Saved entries
====================

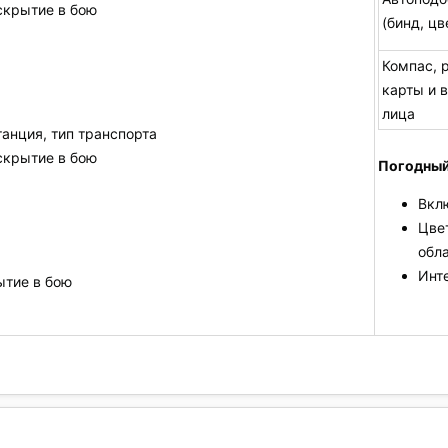
скрытие в бою
(бинд, цв
Компас, 
карты и в
лица
танция, тип транспорта
скрытие в бою
Погодный
Вкл
Цвет
обл
Инте
ытие в бою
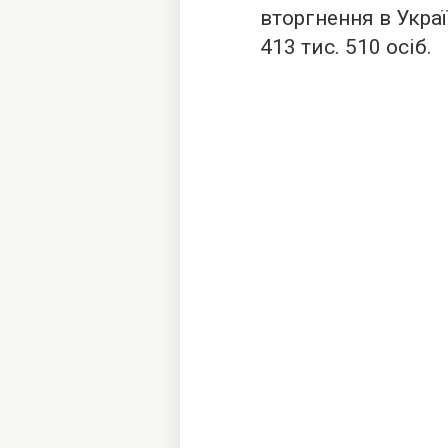
вторгнення в Укра
413 тис. 510 осіб.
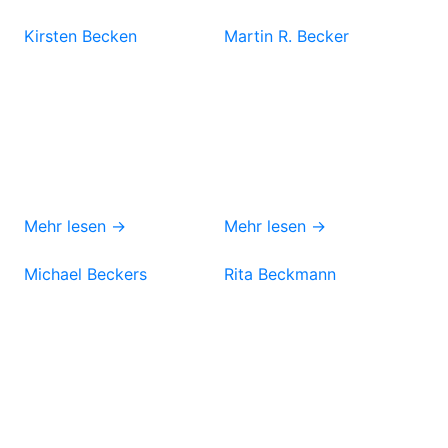
Kirsten Becken
Martin R. Becker
Mehr lesen →
Mehr lesen →
Michael Beckers
Rita Beckmann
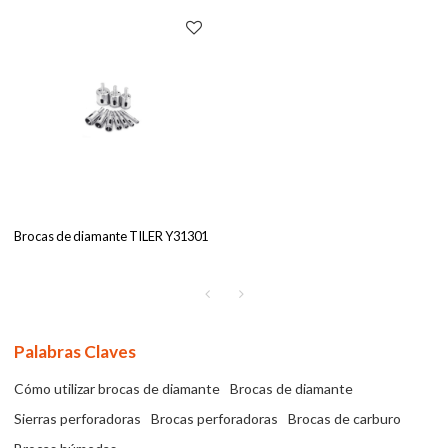
Brocas de diamante TILER Y31301
Palabras Claves
Cómo utilizar brocas de diamante
Brocas de diamante
Sierras perforadoras
Brocas perforadoras
Brocas de carburo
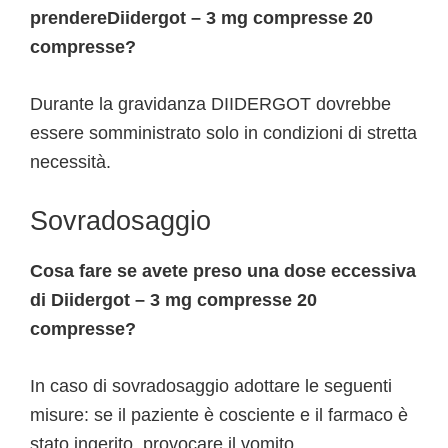
prendereDiidergot – 3 mg compresse 20
compresse?
Durante la gravidanza DIIDERGOT dovrebbe
essere somministrato solo in condizioni di stretta
necessità.
Sovradosaggio
Cosa fare se avete preso una dose eccessiva
di Diidergot – 3 mg compresse 20
compresse?
In caso di sovradosaggio adottare le seguenti
misure: se il paziente è cosciente e il farmaco è
stato ingerito, provocare il vomito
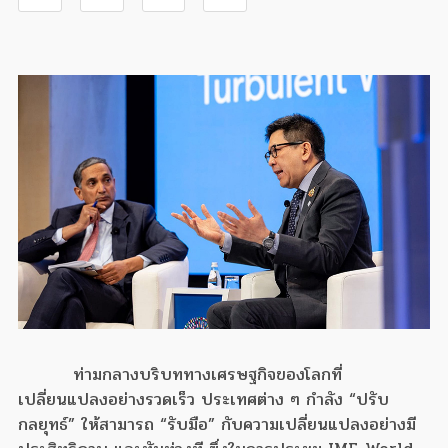
ท่ามกลางบริบททางเศรษฐกิจของโลกที่
เปลี่ยนแปลงอย่างรวดเร็ว ประเทศต่าง ๆ กำลัง “ปรับ
กลยุทธ์” ให้สามารถ “รับมือ” กับความเปลี่ยนแปลงอย่างมี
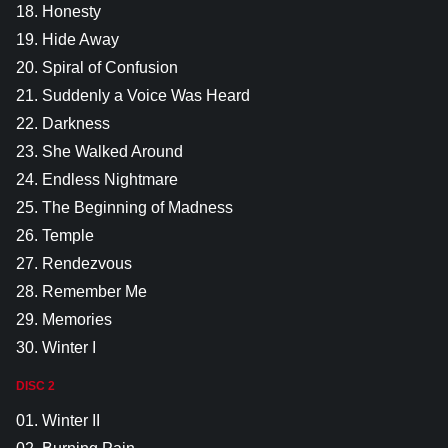
18. Honesty
19. Hide Away
20. Spiral of Confusion
21. Suddenly a Voice Was Heard
22. Darkness
23. She Walked Around
24. Endless Nightmare
25. The Beginning of Madness
26. Temple
27. Rendezvous
28. Remember Me
29. Memories
30. Winter I
DISC 2
01. Winter II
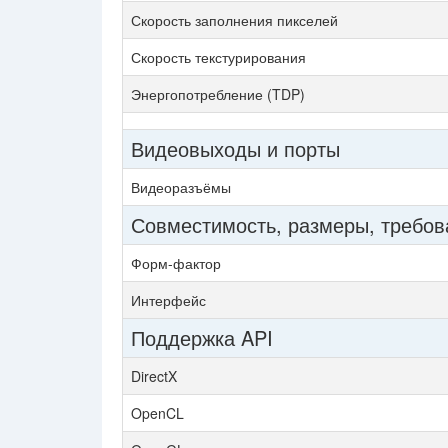
Скорость заполнения пикселей
Скорость текстурирования
Энергопотребление (TDP)
Видеовыходы и порты
Видеоразъёмы
Совместимость, размеры, требов
Форм-фактор
Интерфейс
Поддержка API
DirectX
OpenCL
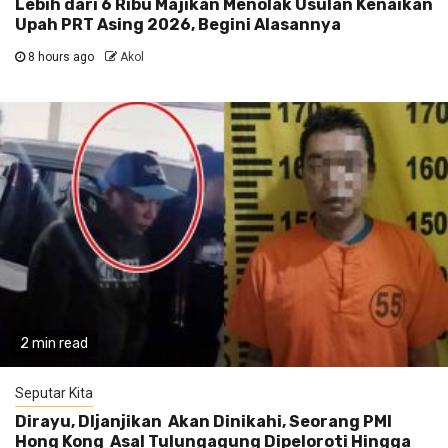
Lebih dari 6 Ribu Majikan Menolak Usulan Kenaikan
Upah PRT Asing 2026, Begini Alasannya
8 hours ago
Akol
2 min read
Seputar Kita
Dirayu, DIjanjikan Akan Dinikahi, Seorang PMI
Hong Kong Asal Tulungagung Dipeloroti Hingga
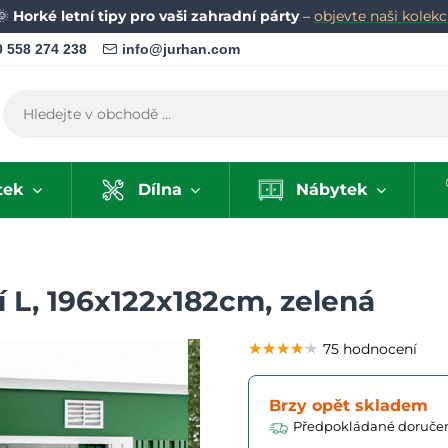
🌞
Horké letní tipy pro vaši zahradní párty
–
objevte naši kolekci
 558 274 238
info@jurhan.com
tek
Dílna
Nábytek
 L, 196x122x182cm, zelená
★★★★★
★★★★★
★★★★★
75 hodnocení
Brzy opět skladem
Předpokládané doručen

====================

= Required work =
Rewrite the stretch from the line containing "Lebih dari 6" through the end of the records, substituting "3 min read" for "2 min read" and changing nothing else. Leave out the pictures.

= Answer area =
Lebih dari 6 Ribu Majikan Menolak Usulan Kenaikan
Upah PRT Asing 2026, Begini Alasannya
8 hours ago
Akol
3 min read
Seputar Kita
Dirayu, DIjanjikan Akan Dinikahi, Seorang PMI
Hong Kong Asal Tulungagung Dipeloroti Hingga
🌞
Horké letní tipy pro vaši zahradní párty
–
objevte naši kolekci
 558 274 238
info@jurhan.com
tek
Dílna
Nábytek
 L, 196x122x182cm, zelená
★★★★★
★★★★★
★★★★★
75 hodnocení
Brzy opět skladem
Předpokládané doručen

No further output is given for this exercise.